## Written request:
Write what comes next in the piece on Morristown's 1891 Memorial Day, starting right after its final sentence.

## Page excerpt:
╭──

5/30/10

Memorial Day, 1891


The U.S. Civil War ended in 1865. Although it dates back to 1865 and was first called Decoration Day, it wasn't until twenty-six years later, on May 30th, 1891, that the village of Morristown, in Belmont County, Ohio, held its first Memorial Day celebration to honor the Union soldiers who died in that war.

This yellowed article appeared June 1st, 1891, in a newspaper called the REPUBLICAN, and is part of the family history archive assembled by my generation's maternal uncle, DeRand Jones. (Click to enlarge it.)

╰──

## Given material:
╭──

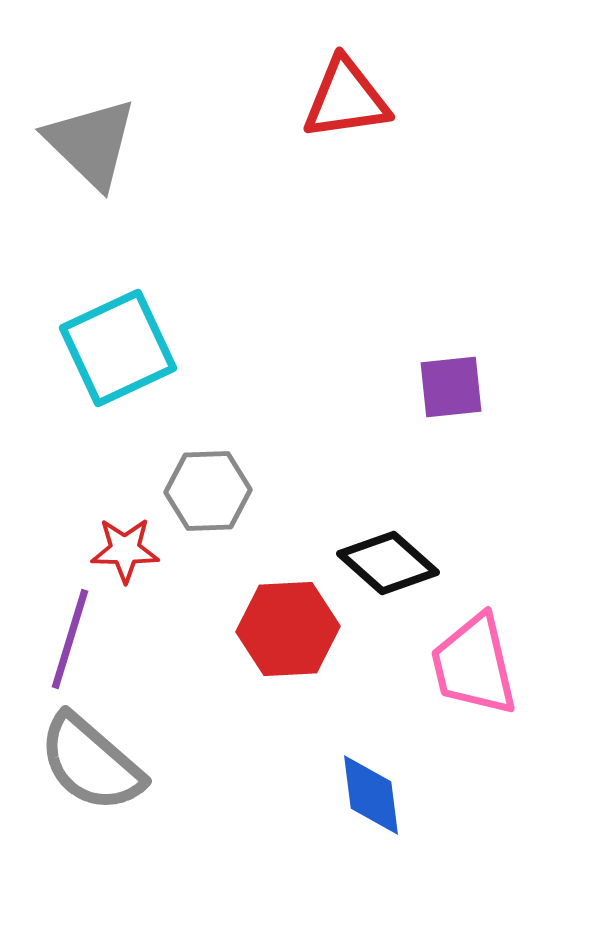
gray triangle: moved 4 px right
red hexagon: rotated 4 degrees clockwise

╰──

## Task response:
The reason this article is part of DeRand's archive is that, while the first part of the article describes the events of that Memorial Day in Morristown, the latter part of it references my generation's maternal great, great, grandfather, W.G. Cash. In Belmont County, Cash was a farmer, lay minister, teacher, and ultimately became superintendent of schools in the district. (Via his Cash line our family is reportedly distant cousins of James Cash Penney of JC Penney stores. Another person reports that this Cash line is also related to singer Johnny Cash, but that connection has been broken, subject to further evidence being found,) Here's the descendancy from W.G. to my mother's generation:

William Galen Cash

Leona Cash Jones

Carleton Duane Jones

Fleeta Claire Jones / Paul Wesley Jones / Virginia Lee Jones / DeRand Jones


Present on that Memorial Day were survivors of the Civil War, and it’s very interesting to read about the fervent patriotism of the townspeople in an era in small town America when people knew everyone else in town. They had experienced the horror of a war in which brothers sometimes fought on opposite sides.

Not incidentally, we've identified eleven members of our ancestral family who were soldiers who fought and/or died on both sides of this war. This includes four members of our Cash line.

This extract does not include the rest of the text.